PROBLEM STATEMENT -> Leave out the pictures and output exactly the lines below from the one with "focal_mm: 20" down to the one with "exposure_s: 1/60", both of them included.

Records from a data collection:
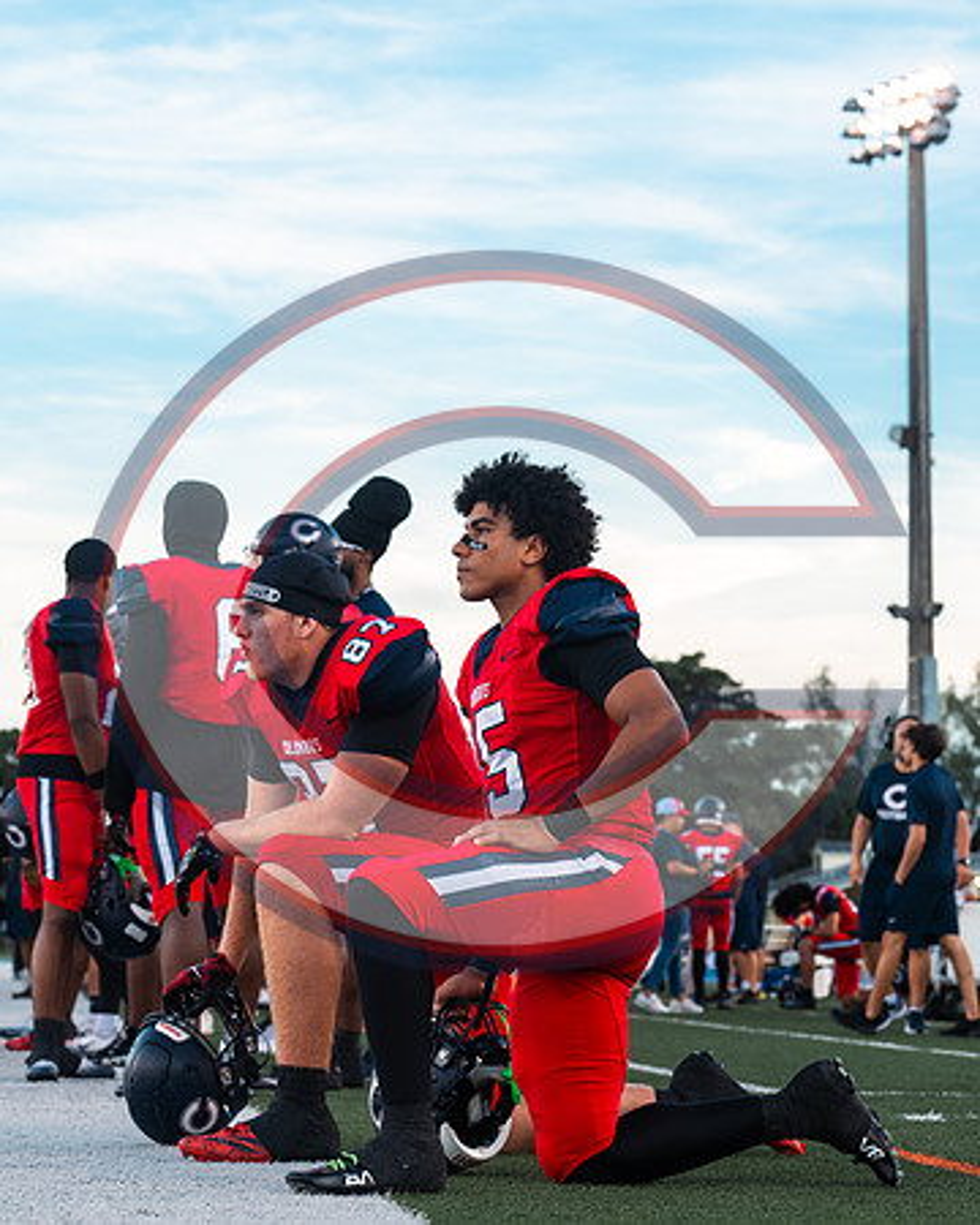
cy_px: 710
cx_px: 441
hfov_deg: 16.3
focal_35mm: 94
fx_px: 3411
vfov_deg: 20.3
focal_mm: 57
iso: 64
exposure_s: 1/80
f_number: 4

==

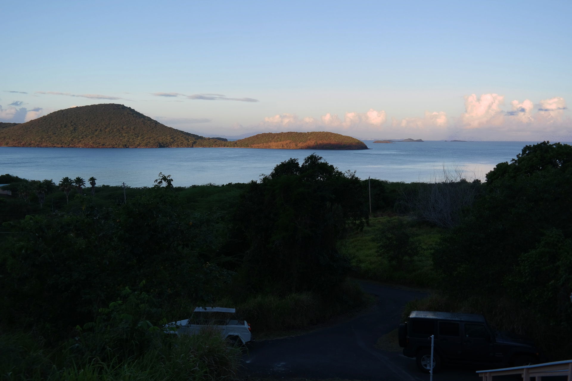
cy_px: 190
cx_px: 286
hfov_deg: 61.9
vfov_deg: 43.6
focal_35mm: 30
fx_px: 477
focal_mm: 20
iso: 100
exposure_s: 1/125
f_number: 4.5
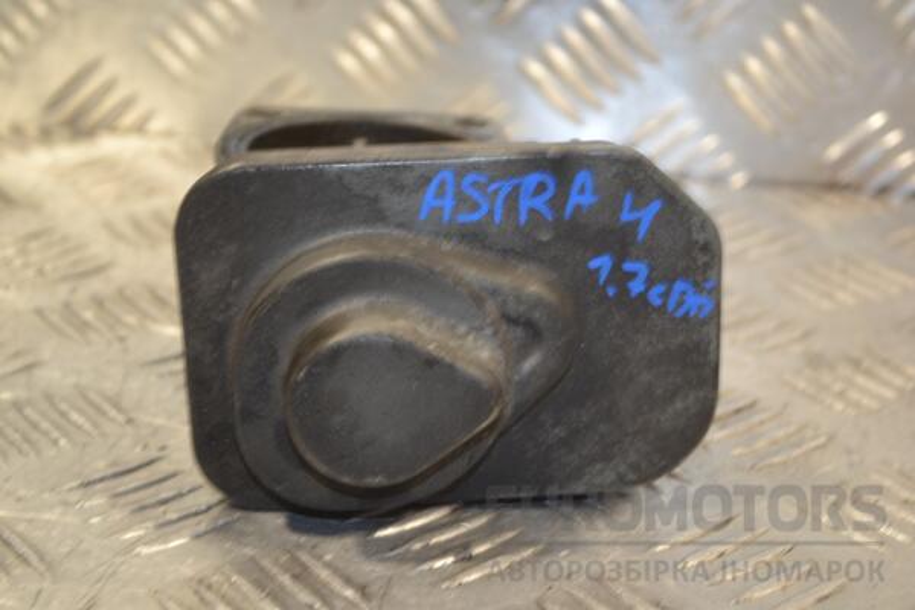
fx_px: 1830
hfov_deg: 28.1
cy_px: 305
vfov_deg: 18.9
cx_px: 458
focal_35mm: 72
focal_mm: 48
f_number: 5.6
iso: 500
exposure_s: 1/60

==

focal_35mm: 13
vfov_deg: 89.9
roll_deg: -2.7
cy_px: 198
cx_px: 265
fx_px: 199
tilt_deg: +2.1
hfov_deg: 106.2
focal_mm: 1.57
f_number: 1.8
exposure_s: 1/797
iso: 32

TASK RESPONSE ->
focal_mm: 20
iso: 100
exposure_s: 1/125
f_number: 4.5
fx_px: 1830
hfov_deg: 28.1
cy_px: 305
vfov_deg: 18.9
cx_px: 458
focal_35mm: 72
focal_mm: 48
f_number: 5.6
iso: 500
exposure_s: 1/60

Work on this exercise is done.